■ WORK TASK ■
Print every entry exactly once more, omitting each picture.

■ Saved data entries ■

········

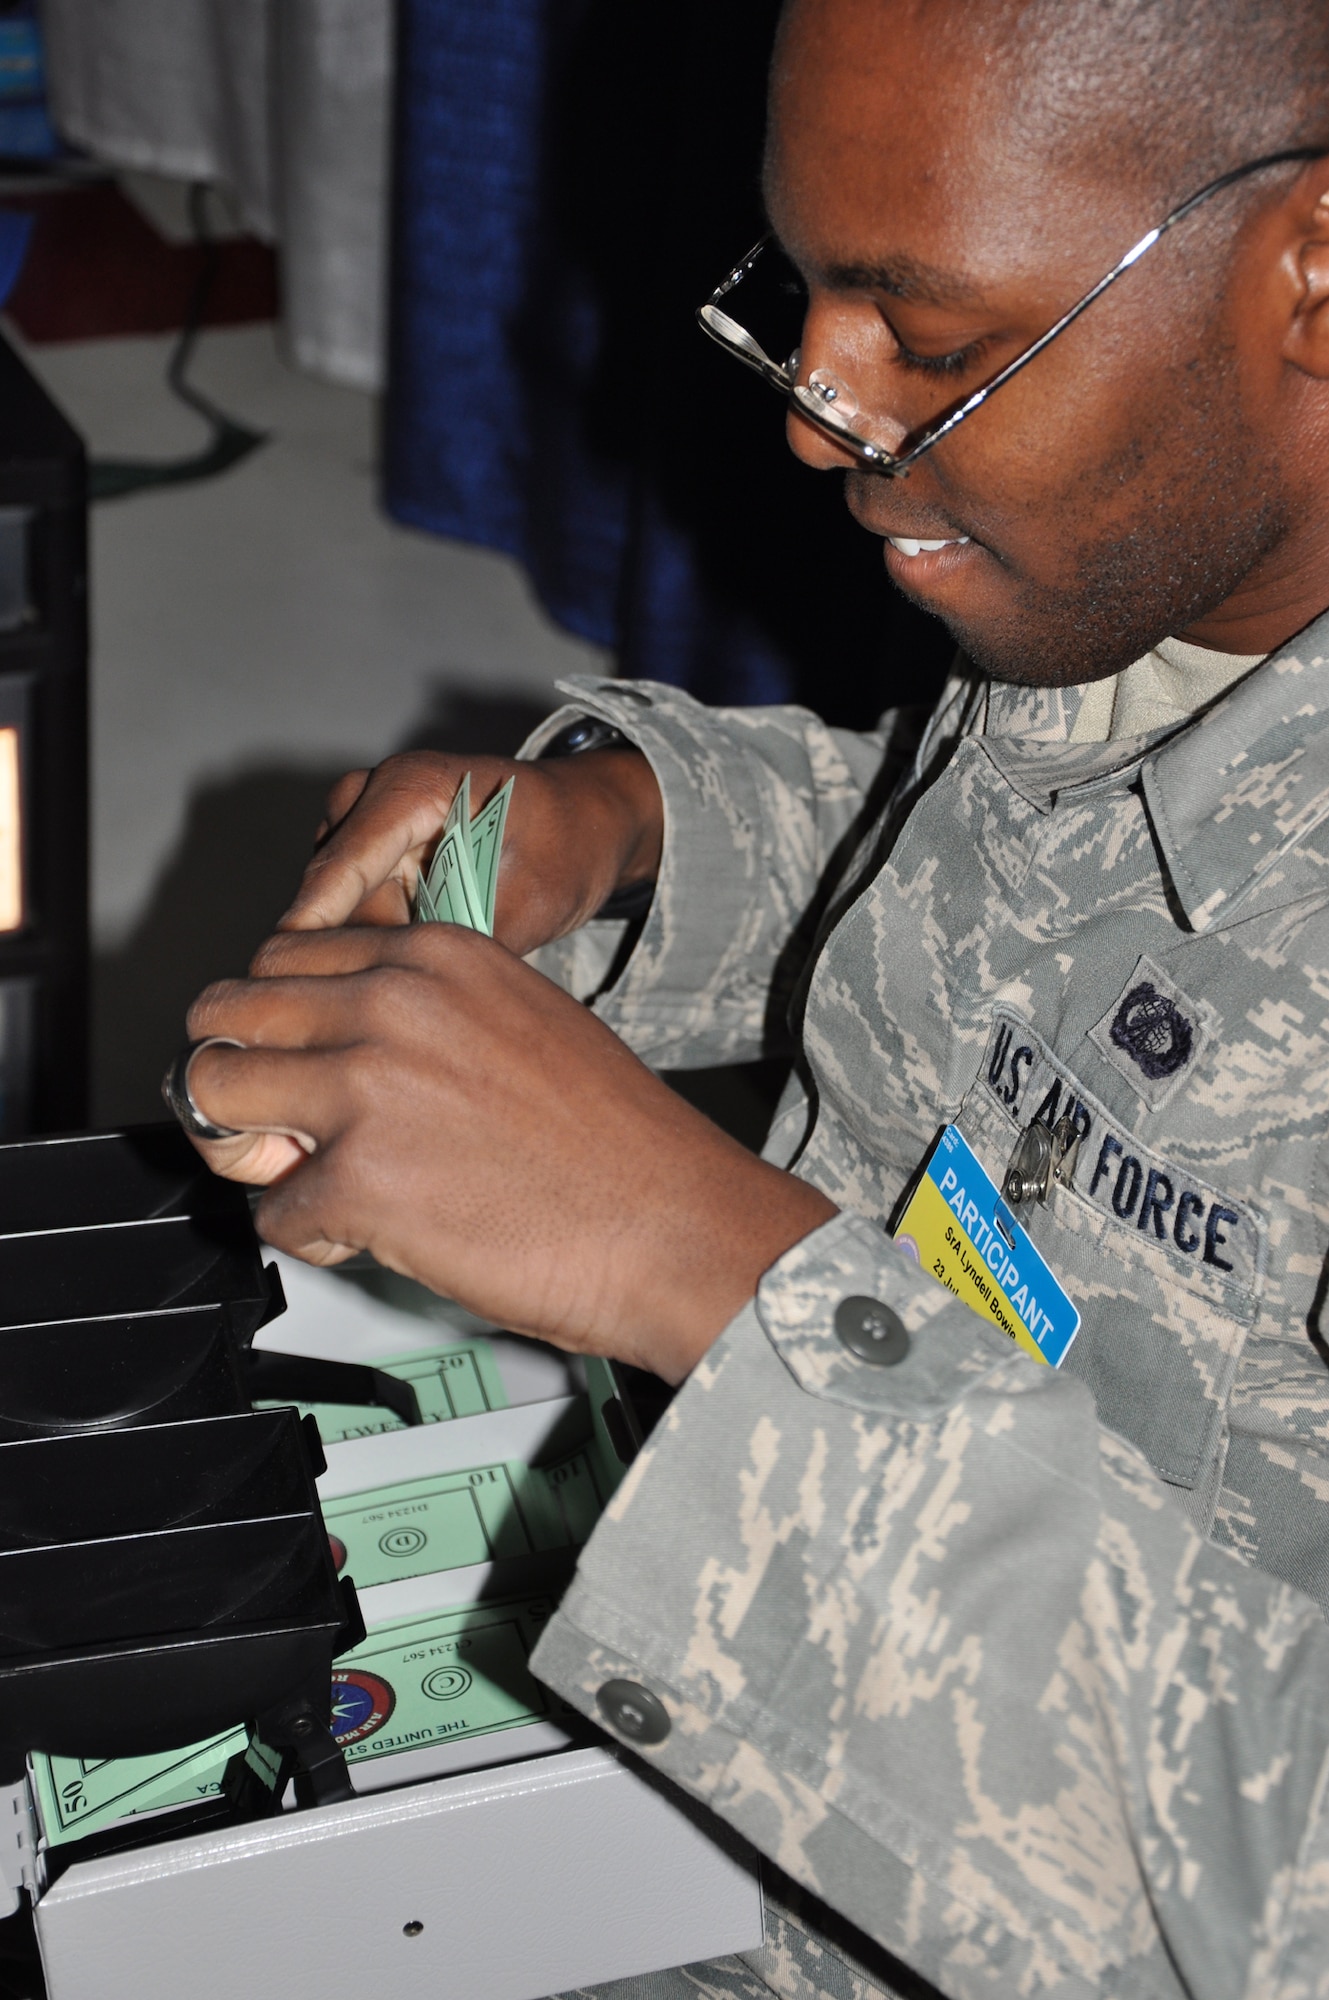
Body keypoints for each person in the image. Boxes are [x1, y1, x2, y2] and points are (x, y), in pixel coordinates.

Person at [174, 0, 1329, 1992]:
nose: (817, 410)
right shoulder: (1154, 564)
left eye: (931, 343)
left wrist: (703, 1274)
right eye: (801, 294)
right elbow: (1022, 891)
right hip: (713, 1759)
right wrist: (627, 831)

········

■ YOUR SOLUTION ■
Body keypoints for each person in the image. Boxes are [x1, y1, x2, y2] and points are (x, y), in pixel coordinates.

Person at [174, 0, 1329, 1992]:
nose: (817, 410)
right shoulder: (1154, 564)
left eye: (931, 343)
left wrist: (703, 1274)
right eye: (801, 294)
right elbow: (1022, 891)
right hip: (713, 1759)
right wrist: (627, 831)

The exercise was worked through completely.